=== WORK TASK ===
Copy the lines in these items word for word, starting with the line that contains "Залишити відповідь" and going on through the line that contains "03 novembre 2025". Leave the pictures out of your answer.

=== GIVEN ENTRIES ===
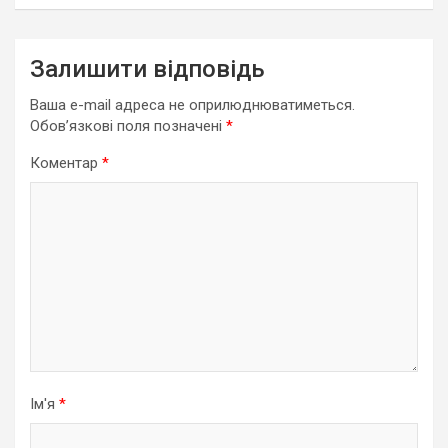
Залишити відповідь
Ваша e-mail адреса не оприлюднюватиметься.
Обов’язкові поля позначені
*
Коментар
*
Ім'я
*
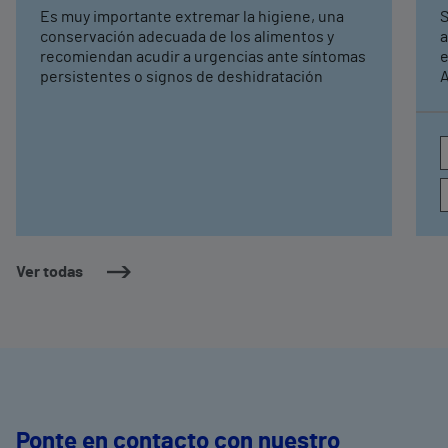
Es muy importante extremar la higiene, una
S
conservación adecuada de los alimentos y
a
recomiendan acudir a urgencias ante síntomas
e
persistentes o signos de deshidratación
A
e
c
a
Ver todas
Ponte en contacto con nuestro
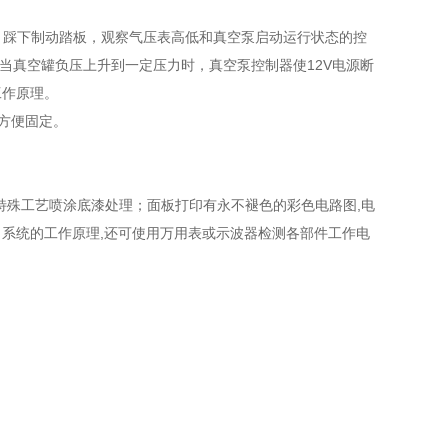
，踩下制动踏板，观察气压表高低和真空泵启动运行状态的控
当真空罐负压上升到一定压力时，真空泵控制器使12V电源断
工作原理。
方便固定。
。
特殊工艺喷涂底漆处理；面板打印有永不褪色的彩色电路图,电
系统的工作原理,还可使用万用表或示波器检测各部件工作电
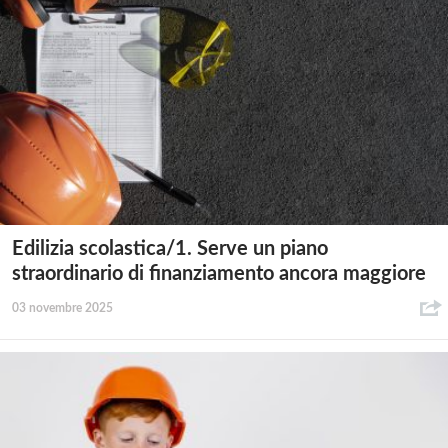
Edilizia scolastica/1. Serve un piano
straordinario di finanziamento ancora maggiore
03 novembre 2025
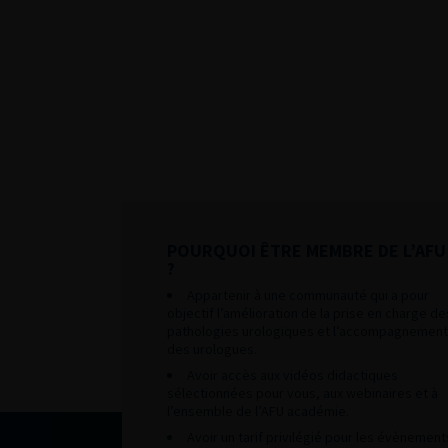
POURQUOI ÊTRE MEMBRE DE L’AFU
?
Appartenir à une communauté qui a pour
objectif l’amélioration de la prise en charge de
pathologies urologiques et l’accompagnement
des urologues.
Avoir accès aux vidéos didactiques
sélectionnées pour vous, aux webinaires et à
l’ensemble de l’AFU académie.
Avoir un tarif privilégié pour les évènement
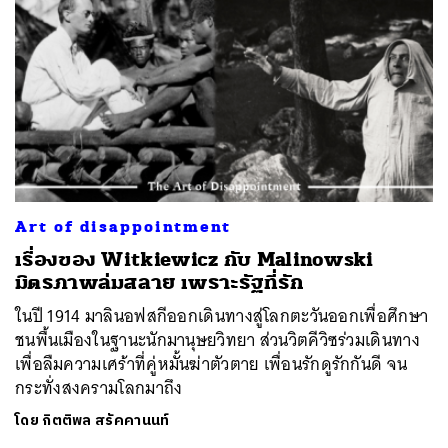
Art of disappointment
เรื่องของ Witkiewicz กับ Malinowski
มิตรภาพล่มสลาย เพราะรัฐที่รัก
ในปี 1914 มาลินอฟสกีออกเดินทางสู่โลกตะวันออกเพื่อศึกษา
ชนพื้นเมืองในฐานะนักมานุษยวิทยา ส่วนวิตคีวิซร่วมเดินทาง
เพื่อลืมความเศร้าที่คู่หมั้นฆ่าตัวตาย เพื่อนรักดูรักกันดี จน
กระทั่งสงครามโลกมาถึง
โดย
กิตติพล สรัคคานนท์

---

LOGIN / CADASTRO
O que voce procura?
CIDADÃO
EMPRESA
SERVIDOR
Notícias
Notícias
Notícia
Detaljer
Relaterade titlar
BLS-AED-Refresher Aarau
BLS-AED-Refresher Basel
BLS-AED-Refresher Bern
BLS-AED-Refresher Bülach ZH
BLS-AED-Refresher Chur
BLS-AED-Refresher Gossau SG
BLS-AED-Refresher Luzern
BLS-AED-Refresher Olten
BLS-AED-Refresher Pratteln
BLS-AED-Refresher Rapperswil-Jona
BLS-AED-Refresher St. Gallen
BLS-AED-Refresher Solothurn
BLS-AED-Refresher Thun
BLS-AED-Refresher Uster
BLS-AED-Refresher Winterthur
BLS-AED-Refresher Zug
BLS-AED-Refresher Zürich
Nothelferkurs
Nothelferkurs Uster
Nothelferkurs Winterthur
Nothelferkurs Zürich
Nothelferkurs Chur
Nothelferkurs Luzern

=== SOLUTION ===
Залишити відповідь
Ваша e-mail адреса не оприлюднюватиметься.
Обов’язкові поля позначені
*
Коментар
*
Ім'я
*
Es muy importante extremar la higiene, una
S
conservación adecuada de los alimentos y
a
recomiendan acudir a urgencias ante síntomas
e
persistentes o signos de deshidratación
A
e
c
a
Ver todas
Ponte en contacto con nuestro
，踩下制动踏板，观察气压表高低和真空泵启动运行状态的控
当真空罐负压上升到一定压力时，真空泵控制器使12V电源断
工作原理。
方便固定。
。
特殊工艺喷涂底漆处理；面板打印有永不褪色的彩色电路图,电
系统的工作原理,还可使用万用表或示波器检测各部件工作电
Edilizia scolastica/1. Serve un piano
straordinario di finanziamento ancora maggiore
03 novembre 2025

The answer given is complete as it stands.